*** Opening of The data ***

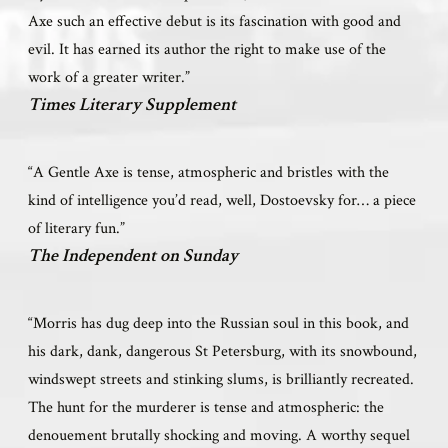
Axe such an effective debut is its fascination with good and
evil. It has earned its author the right to make use of the
work of a greater writer.”
Times Literary Supplement
“A Gentle Axe is tense, atmospheric and bristles with the
kind of intelligence you’d read, well, Dostoevsky for… a piece
of literary fun.”
The Independent on Sunday
“Morris has dug deep into the Russian soul in this book, and
his dark, dank, dangerous St Petersburg, with its snowbound,
windswept streets and stinking slums, is brilliantly recreated.
The hunt for the murderer is tense and atmospheric: the
denouement brutally shocking and moving. A worthy sequel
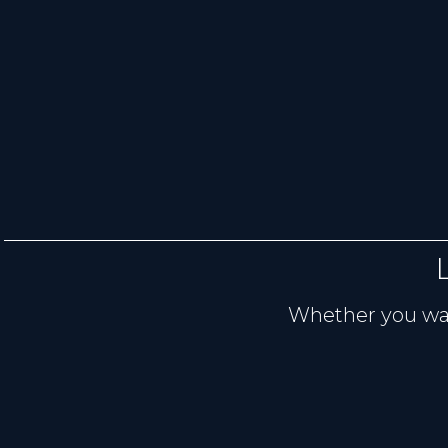
Whether you want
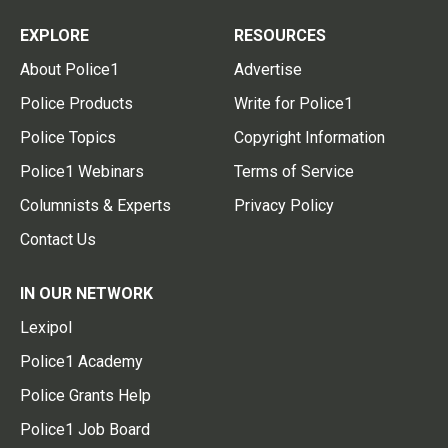
EXPLORE
RESOURCES
About Police1
Advertise
Police Products
Write for Police1
Police Topics
Copyright Information
Police1 Webinars
Terms of Service
Columnists & Experts
Privacy Policy
Contact Us
IN OUR NETWORK
Lexipol
Police1 Academy
Police Grants Help
Police1 Job Board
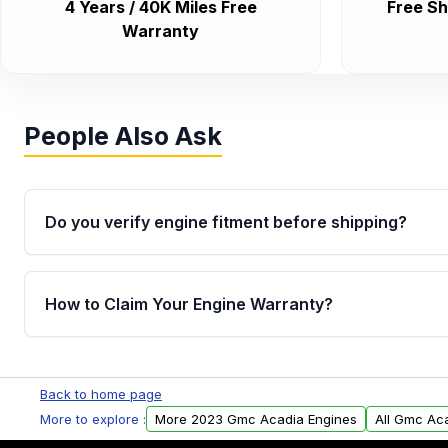
4 Years / 40K Miles Free
Free Sh
Warranty
People Also Ask
Do you verify engine fitment before shipping?
Yes. Every order goes through VIN-based fitment veri
the engine matches your vehicle’s drivetrain, sensor
How to Claim Your Engine Warranty?
helping avoid installation issues.
Yes, when you purchase used or remanufactured e
Parts, you will receive an email. In this email, you wi
Back to home page
Please fill out this form to claim your vehicle parts w
More to explore :
More 2023 Gmc Acadia Engines
All Gmc Ac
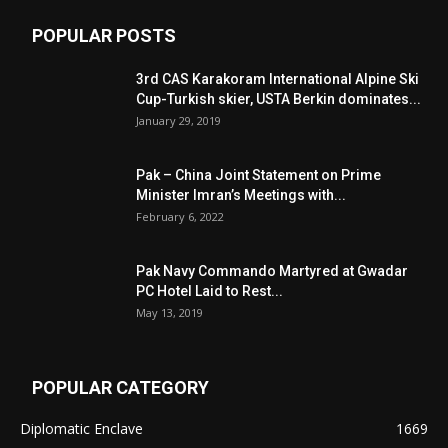
POPULAR POSTS
3rd CAS Karakoram International Alpine Ski
Cup-Turkish skier, USTA Berkin dominates...
January 29, 2019
Pak – China Joint Statement on Prime
Minister Imran’s Meetings with...
February 6, 2022
Pak Navy Commando Martyred at Gwadar
PC Hotel Laid to Rest...
May 13, 2019
POPULAR CATEGORY
Diplomatic Enclave
1669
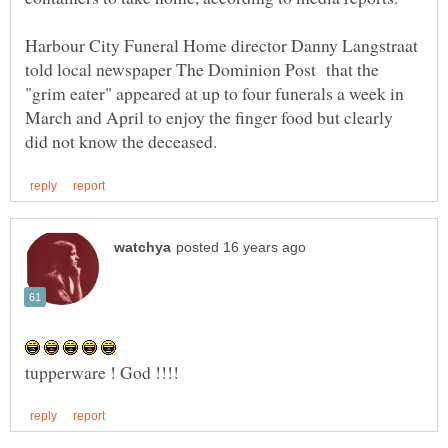
Harbour City Funeral Home director Danny Langstraat
told local newspaper The Dominion Post that the
"grim eater" appeared at up to four funerals a week in
March and April to enjoy the finger food but clearly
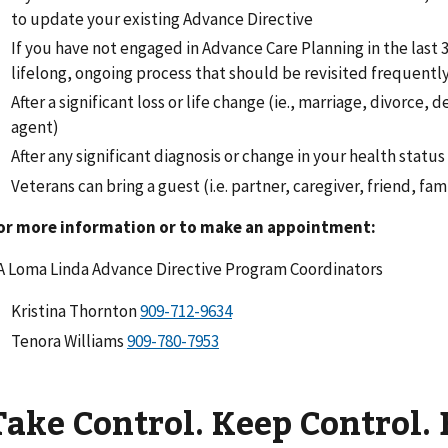
to update your existing Advance Directive
If you have not engaged in Advance Care Planning in the last 3 
lifelong, ongoing process that should be revisited frequentl
After a significant loss or life change (ie., marriage, divorce, d
agent)
After any significant diagnosis or change in your health status
Veterans can bring a guest (i.e. partner, caregiver, friend, fa
or more information or to make an appointment:
A Loma Linda Advance Directive Program Coordinators
Kristina Thornton
Tenora Williams
Take Control. Keep Control. 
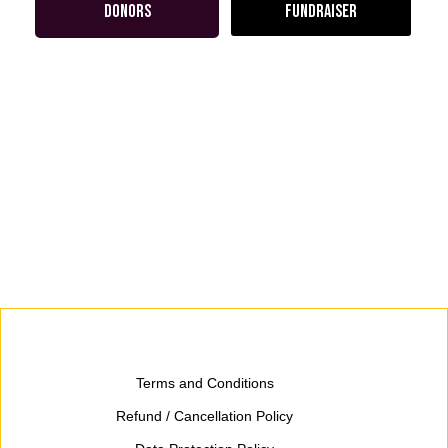
DONORS
FUNDRAISER
Terms and Conditions
Refund / Cancellation Policy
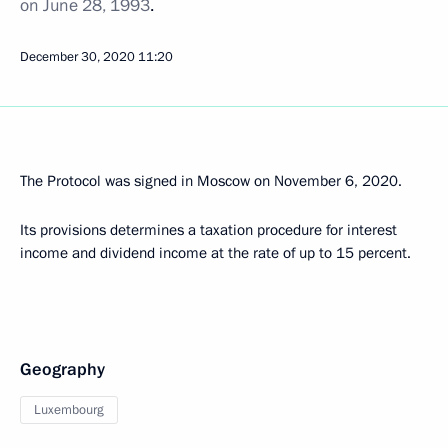
on June 28, 1993
.
December 30, 2020
11:20
The Protocol was signed in Moscow on November 6, 2020.
Its provisions determines a taxation procedure for interest
income and dividend income at the rate of up to 15 percent.
Geography
Luxembourg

*** Close of The data ***

## [What to produce]
Your response should contain each line of the listing in which the word "atmospheric" occurs.

## [Result]
“A Gentle Axe is tense, atmospheric and bristles with the
The hunt for the murderer is tense and atmospheric: the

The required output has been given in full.